### Brief 1:
Reproduce the section of the passage on Ramsey cardinals below that runs from "If there exists" to "sequences from $I$.".

If there exists a Ramsey cardinal then:

  1. For every $\aleph_0 < \kappa < \lambda$, $L_{\kappa}$ is an elementary submodel of $L_\lambda$ .

2.There is a unique closed unbounded class $I$ such that for each cardinal $\kappa > \aleph_{0}$: $\kappa$ belongs to $I$, $I$ has $\kappa$ members below $\kappa$, they generate $L_\kappa$ and they're indiscernibles in $L_\kappa$.

Now, by elementarity and reflection combined with (1), for every $\kappa > \aleph_0$, $L_\kappa$ is an elementary submodel of $L$. Define $0^\#$ as the set of formulas $\phi$ such that $L_{\aleph_{\omega}}$ satisfies $\phi(\aleph_1,...,\aleph_n)$, then by indiscernibility (namely by (2)), $0^\#$ is the set of formulas satisfied in $L$ by increasing sequences from $I$.

(Collection entries)
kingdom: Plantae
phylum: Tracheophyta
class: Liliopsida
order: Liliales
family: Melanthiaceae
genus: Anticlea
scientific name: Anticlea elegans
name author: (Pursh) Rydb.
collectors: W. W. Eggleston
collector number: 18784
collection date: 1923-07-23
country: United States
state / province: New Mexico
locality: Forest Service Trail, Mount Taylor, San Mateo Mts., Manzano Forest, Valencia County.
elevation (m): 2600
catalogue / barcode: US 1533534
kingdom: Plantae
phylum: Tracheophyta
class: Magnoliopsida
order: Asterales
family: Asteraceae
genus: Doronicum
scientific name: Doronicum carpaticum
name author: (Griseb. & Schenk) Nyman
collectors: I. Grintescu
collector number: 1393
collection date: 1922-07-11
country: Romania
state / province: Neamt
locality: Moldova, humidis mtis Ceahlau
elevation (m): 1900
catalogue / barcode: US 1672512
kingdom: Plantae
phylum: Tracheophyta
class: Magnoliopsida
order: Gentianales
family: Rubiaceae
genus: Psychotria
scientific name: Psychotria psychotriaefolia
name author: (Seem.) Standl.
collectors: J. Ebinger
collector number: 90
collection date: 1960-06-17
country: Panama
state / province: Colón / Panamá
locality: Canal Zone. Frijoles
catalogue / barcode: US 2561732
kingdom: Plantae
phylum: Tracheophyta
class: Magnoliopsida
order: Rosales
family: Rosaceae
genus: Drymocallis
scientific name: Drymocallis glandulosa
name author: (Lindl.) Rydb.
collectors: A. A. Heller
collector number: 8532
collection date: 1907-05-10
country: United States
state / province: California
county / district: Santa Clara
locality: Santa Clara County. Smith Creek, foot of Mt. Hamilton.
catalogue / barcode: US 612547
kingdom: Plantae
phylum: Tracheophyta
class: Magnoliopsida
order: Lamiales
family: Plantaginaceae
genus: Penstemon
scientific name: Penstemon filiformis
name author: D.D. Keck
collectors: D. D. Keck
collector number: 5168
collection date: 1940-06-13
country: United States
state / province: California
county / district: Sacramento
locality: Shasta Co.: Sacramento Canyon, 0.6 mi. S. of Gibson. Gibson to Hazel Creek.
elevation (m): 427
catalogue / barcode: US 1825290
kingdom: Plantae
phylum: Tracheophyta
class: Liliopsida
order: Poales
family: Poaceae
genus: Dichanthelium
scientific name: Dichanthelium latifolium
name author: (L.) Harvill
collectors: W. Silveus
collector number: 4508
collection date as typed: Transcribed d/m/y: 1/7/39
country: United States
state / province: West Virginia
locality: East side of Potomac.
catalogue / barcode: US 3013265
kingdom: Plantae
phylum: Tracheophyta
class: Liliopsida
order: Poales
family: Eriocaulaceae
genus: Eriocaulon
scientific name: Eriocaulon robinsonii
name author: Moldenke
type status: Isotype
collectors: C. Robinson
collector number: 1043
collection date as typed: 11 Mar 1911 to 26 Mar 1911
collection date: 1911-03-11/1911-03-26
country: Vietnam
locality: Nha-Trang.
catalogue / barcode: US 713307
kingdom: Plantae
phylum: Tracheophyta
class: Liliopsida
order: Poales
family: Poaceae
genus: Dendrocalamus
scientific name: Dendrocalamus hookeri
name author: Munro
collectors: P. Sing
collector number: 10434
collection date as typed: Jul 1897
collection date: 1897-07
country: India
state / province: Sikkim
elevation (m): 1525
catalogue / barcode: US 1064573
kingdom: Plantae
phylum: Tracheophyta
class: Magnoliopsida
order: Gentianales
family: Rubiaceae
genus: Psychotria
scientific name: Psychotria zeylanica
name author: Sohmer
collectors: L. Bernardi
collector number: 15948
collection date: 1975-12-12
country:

### Brief 2:
Recast the lines of the collection listing above as a JSON list of strings with one string per line and blank lines omitted. Include everything from the line with "collection date as typed: Transcribed" through the last line of the listing.

### Correct result 1:
If there exists a Ramsey cardinal then:

  1. For every $\aleph_0 < \kappa < \lambda$, $L_{\kappa}$ is an elementary submodel of $L_\lambda$ .

2.There is a unique closed unbounded class $I$ such that for each cardinal $\kappa > \aleph_{0}$: $\kappa$ belongs to $I$, $I$ has $\kappa$ members below $\kappa$, they generate $L_\kappa$ and they're indiscernibles in $L_\kappa$.

Now, by elementarity and reflection combined with (1), for every $\kappa > \aleph_0$, $L_\kappa$ is an elementary submodel of $L$. Define $0^\#$ as the set of formulas $\phi$ such that $L_{\aleph_{\omega}}$ satisfies $\phi(\aleph_1,...,\aleph_n)$, then by indiscernibility (namely by (2)), $0^\#$ is the set of formulas satisfied in $L$ by increasing sequences from $I$.

### Correct result 2:
[
  "collection date as typed: Transcribed d/m/y: 1/7/39",
  "country: United States",
  "state / province: West Virginia",
  "locality: East side of Potomac.",
  "catalogue / barcode: US 3013265",
  "kingdom: Plantae",
  "phylum: Tracheophyta",
  "class: Liliopsida",
  "order: Poales",
  "family: Eriocaulaceae",
  "genus: Eriocaulon",
  "scientific name: Eriocaulon robinsonii",
  "name author: Moldenke",
  "type status: Isotype",
  "collectors: C. Robinson",
  "collector number: 1043",
  "collection date as typed: 11 Mar 1911 to 26 Mar 1911",
  "collection date: 1911-03-11/1911-03-26",
  "country: Vietnam",
  "locality: Nha-Trang.",
  "catalogue / barcode: US 713307",
  "kingdom: Plantae",
  "phylum: Tracheophyta",
  "class: Liliopsida",
  "order: Poales",
  "family: Poaceae",
  "genus: Dendrocalamus",
  "scientific name: Dendrocalamus hookeri",
  "name author: Munro",
  "collectors: P. Sing",
  "collector number: 10434",
  "collection date as typed: Jul 1897",
  "collection date: 1897-07",
  "country: India",
  "state / province: Sikkim",
  "elevation (m): 1525",
  "catalogue / barcode: US 1064573",
  "kingdom: Plantae",
  "phylum: Tracheophyta",
  "class: Magnoliopsida",
  "order: Gentianales",
  "family: Rubiaceae",
  "genus: Psychotria",
  "scientific name: Psychotria zeylanica",
  "name author: Sohmer",
  "collectors: L. Bernardi",
  "collector number: 15948",
  "collection date: 1975-12-12",
  "country:"
]